# Magazines in Madrid



## Pesky Wesky (May 10, 2009)

This is going to test the powers of the forum.
I've been asked by a friend to see if anyone knows where she might be able to buy the magazines *Red* and _*Easy Living*_ in Madrid...
They used to have some magazines in Booksellers.
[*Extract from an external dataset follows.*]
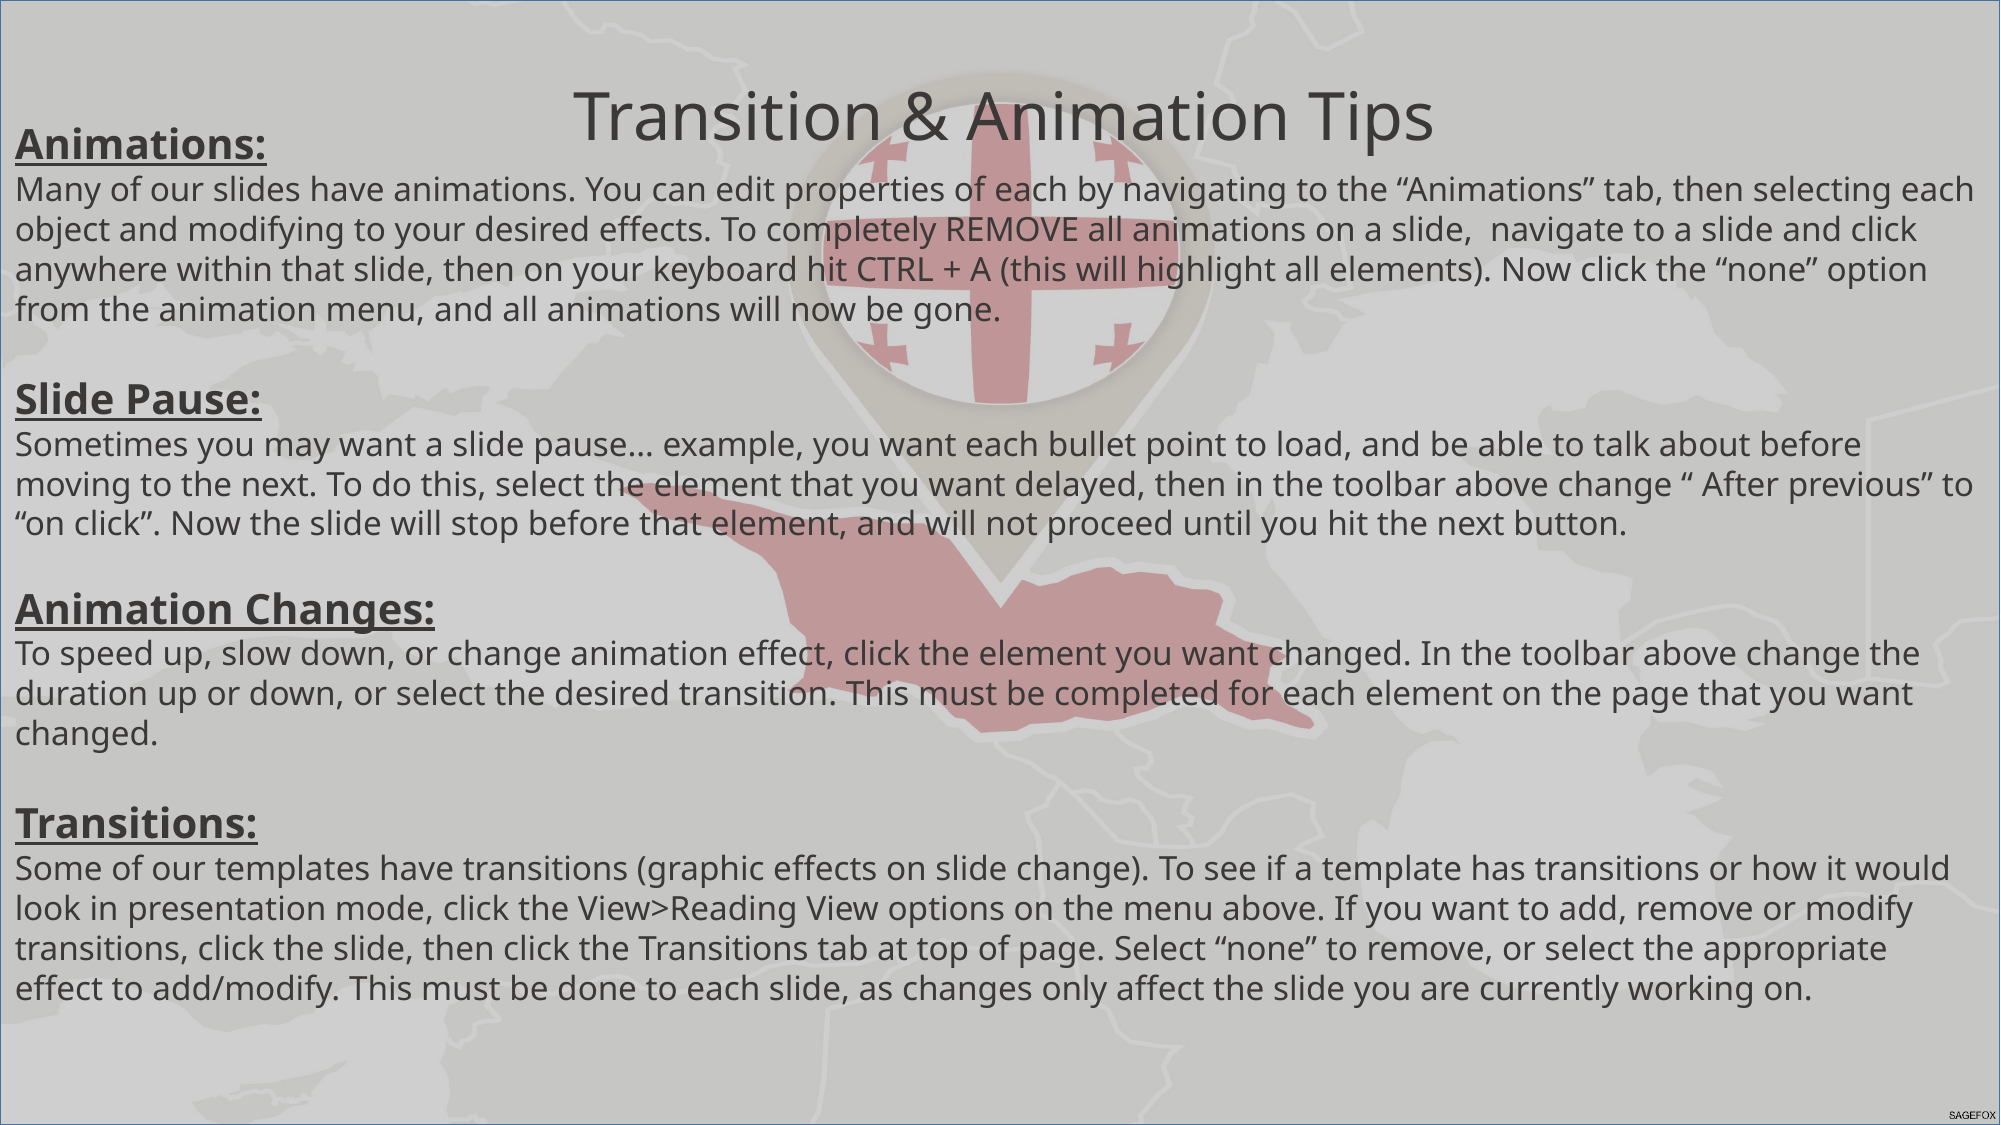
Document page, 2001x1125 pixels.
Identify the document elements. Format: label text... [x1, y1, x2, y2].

text_box Animations: Many of our slides have animations. You can edit properties of each by navigating to the “Animations” tab, then selecting each object and modifying to your desired effects. To completely REMOVE all animations on a slide, navigate to a slide and click anywhere within that slide, then on your keyboard hit CTRL + A (this will highlight all elements). Now click the “none” option from the animation menu, and all animations will now be gone. Slide Pause: Sometimes you may want a slide pause… example, you want each bullet point to load, and be able to talk about before moving to the next. To do this, select the element that you want delayed, then in the toolbar above change “ After previous” to “on click”. Now the slide will stop before that element, and will not proceed until you hit the next button. Animation Changes: To speed up, slow down, or change animation effect, click the element you want changed. In the toolbar above change the duration up or down, or select the desired transition. This must be completed for each element on the page that you want changed. Transitions: Some of our templates have transitions (graphic effects on slide change). To see if a template has transitions or how it would look in presentation mode, click the View>Reading View options on the menu above. If you want to add, remove or modify transitions, click the slide, then click the Transitions tab at top of page. Select “none” to remove, or select the appropriate effect to add/modify. This must be done to each slide, as changes only affect the slide you are currently working on. [0, 0, 2000, 1125]
title Transition & Animation Tips [477, 59, 1532, 177]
Anybody know if they still do??


----------



## jojo (Sep 20, 2007)

My powers are limited to Málaga LOL!!! Sorry 


Jo xxx


----------



## Pesky Wesky (May 10, 2009)

jojo said:


> My powers are limited to Málaga LOL!!! Sorry
> 
> 
> Jo xxx


Yeah, she's pretty keen, but I don't think the 600km trip is worth it myself!!


----------



## Tallulah (Feb 16, 2009)

Pesky Wesky said:


> Yeah, she's pretty keen, but I don't think the 600km trip is worth it myself!!
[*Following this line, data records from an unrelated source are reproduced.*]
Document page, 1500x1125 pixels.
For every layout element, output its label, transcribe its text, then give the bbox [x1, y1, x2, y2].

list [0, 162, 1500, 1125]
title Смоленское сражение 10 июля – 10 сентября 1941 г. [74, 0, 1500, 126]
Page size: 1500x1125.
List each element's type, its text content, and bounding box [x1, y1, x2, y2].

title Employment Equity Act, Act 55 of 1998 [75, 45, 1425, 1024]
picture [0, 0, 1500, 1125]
Do they not do overseas subscriptions, PW? If not, perhaps she could ask her local friendly libreria to get them in for her - mine will if I wish - of course then it's a little more pricey for them, but......


----------



## Pesky Wesky (May 10, 2009)

Tallulah said:


> Do they not do overseas subscriptions, PW? If not, perhaps she could ask her local friendly libreria to get them in for her - mine will if I wish - of course then it's a little more pricey for them, but......


Yes, they probably do have subscriptions, but I think there's a bit of a "husband problem" if you know what I mean. It's different to spend 5€ cash than to see a bill for a years' subscription...


----------



## Tallulah (Feb 16, 2009)

Pesky Wesky said:


> Yes, they probably do have subscriptions, but I think there's a bit of a "husband problem" if you know what I mean. It's different to spend 5€ cash than to see a bill for a years' subscription...


Ah, I see. Say no more. The upside of subscriptions though (esp. for a year's worth) is that often large discounts are available. Cheaper in the long run


----------



## chris(madrid) (Mar 23, 2008)

Google "english bookshop madrid"


----------